Роль аристократических сплетен Сен-Жерменского предместья в мемуарной эпопее Пруста – всеобъемлюща и общепризнана. Два романа - «В сторону Германтов» и «Содом и Гоморра» - целиком состоят из сплетен, герой буквально помешан на сплетнях, захлебывается в них, для него это иде-фикс. «В поисках утраченного времени», если угодно, пример тусовочной литературы, с тысячью персонажей, в которых современники узнавали себя и своих знакомых. Некоторые рассорились с Прустом, обвинили его в сплетничестве и инсинуациях. Но на то он и гений, чтобы воспарить над сен-жерменской тусовкой и заняться вечными темами любви, времени и смерти. То есть как раз то самое сочетание сплетен и метафизики, о котором, ссылаясь на Бродского, сообщает Довлатов в «Записных книжках», которые, по сути, тоже собрание слухов и сплетен: «Бродский говорил, что любит метафизику и сплетни. И добавлял: «Что в принципе одно и то же».
На самом деле - чего Довлатов не знал, так как Бродский в разговорах часто опускал источник, - эта мысль позаимствована им у Ахматовой, а той – у Чорана, чего она и не скрывала: «Две самые интересные вещи на этом свете – это сплетни и метафизика». В очерке «Исайя Берлин в восемьдесят лет», приводя эти слова, Бродский добавлял от себя: «Можно продолжить, что и структура у них сходная: одно легко принять за другое».
Следуя заветам этой авторитетной троицы - Чоран-Ахматова-Бродский – я и сочинил свой докуроман «Post Mortem» о человеке, похожем на Бродского, дабы сделать Бродского похожим на человека, а не на памятник, который сотворили еще при его жизни и не без его участия его клевреты – кто по недомыслию, другие себе в карман. Задача была не из легких – дать именно метафизический портрет, а сделать это можно в том числе через сплетни, которые демифологизируют образ, спасают реального, знакомого, живого человека из-под завалов памятника. Сам Бродский - в данном случае Joseph Brodsky - любил повторять «plane of regard», то есть точка отсчета. Вот я и избрал домашний plane of regard, интимный угол зрения - чтобы герой больше походил на Бродского, чем сам Бродский, каким он стал под конец жизни, утратив прежний, а с моей точки зрения, подлинный облик.

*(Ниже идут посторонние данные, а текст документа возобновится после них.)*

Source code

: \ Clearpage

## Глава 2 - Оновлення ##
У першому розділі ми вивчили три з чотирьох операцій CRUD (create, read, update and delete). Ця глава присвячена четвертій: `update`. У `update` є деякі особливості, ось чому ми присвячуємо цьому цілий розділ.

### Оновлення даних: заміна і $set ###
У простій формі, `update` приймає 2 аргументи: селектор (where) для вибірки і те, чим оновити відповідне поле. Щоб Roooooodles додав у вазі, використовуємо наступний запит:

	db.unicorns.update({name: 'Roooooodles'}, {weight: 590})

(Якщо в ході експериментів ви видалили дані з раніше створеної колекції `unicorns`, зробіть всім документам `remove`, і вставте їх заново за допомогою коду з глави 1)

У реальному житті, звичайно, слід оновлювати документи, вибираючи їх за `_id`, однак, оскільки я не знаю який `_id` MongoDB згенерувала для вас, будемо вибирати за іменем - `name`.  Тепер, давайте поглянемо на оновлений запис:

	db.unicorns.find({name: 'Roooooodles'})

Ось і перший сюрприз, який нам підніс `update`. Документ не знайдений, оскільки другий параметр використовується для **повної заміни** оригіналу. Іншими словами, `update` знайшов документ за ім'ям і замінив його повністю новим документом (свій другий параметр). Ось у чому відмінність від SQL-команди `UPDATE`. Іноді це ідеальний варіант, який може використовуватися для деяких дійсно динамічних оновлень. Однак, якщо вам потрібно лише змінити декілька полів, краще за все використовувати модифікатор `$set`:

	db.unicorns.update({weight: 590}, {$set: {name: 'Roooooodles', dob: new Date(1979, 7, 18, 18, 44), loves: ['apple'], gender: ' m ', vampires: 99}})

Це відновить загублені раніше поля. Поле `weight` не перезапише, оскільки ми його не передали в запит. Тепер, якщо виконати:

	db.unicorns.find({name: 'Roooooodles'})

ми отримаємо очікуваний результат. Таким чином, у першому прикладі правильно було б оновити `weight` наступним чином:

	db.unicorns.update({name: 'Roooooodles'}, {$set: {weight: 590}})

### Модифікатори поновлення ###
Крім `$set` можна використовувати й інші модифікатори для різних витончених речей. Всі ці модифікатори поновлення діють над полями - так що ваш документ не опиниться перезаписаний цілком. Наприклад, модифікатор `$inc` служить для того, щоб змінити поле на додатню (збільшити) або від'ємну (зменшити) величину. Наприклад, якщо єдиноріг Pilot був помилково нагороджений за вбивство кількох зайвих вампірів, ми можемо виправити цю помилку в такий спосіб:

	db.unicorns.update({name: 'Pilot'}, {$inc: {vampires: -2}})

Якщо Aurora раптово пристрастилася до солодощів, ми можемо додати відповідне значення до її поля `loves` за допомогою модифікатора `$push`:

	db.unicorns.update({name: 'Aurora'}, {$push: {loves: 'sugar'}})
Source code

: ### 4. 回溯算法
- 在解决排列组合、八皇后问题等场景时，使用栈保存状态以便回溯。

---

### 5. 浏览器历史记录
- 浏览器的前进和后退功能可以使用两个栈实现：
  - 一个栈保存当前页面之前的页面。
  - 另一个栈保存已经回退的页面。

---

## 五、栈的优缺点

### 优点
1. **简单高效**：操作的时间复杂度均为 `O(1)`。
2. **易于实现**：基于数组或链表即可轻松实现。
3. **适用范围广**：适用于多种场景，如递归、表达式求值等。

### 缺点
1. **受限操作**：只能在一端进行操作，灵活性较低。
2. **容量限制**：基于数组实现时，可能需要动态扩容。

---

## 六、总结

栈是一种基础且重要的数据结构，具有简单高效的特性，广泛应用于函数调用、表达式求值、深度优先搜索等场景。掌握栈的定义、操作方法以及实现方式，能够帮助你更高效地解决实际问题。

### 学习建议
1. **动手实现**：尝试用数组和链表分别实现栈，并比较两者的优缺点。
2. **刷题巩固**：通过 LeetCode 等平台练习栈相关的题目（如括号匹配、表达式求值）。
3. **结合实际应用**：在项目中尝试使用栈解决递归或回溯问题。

Не первый раз обратился я к биожанру, хотя ни разу еще так не усложнял себе задачу и не скрывал, хоть и секрет Полишинеля, главного героя под псевдонимом. Потому что в предыдущих книгах, сочиненных вместе с Еленой Клепиковой, – об Андропове, Горбачеве, Жириновском и Довлатове – мы писали открытым текстом, без псевдонимов, метафор и иносказаний. Опыт был накоплен порядочный – с учетом, что те же «кремлевские» биографии должны были не только отвечать международным стандартам, но и содержать нечто новое, чтобы выдержать конкуренцию американских, английских и прочих зубров мировой кремленологии. В итоге наши книги вышли на 13 языках в 14 странах (причина этого разночтени в том, что хоть американцы и бритты читают по-английски, но эстетика книги у них разная – соответственно и издания).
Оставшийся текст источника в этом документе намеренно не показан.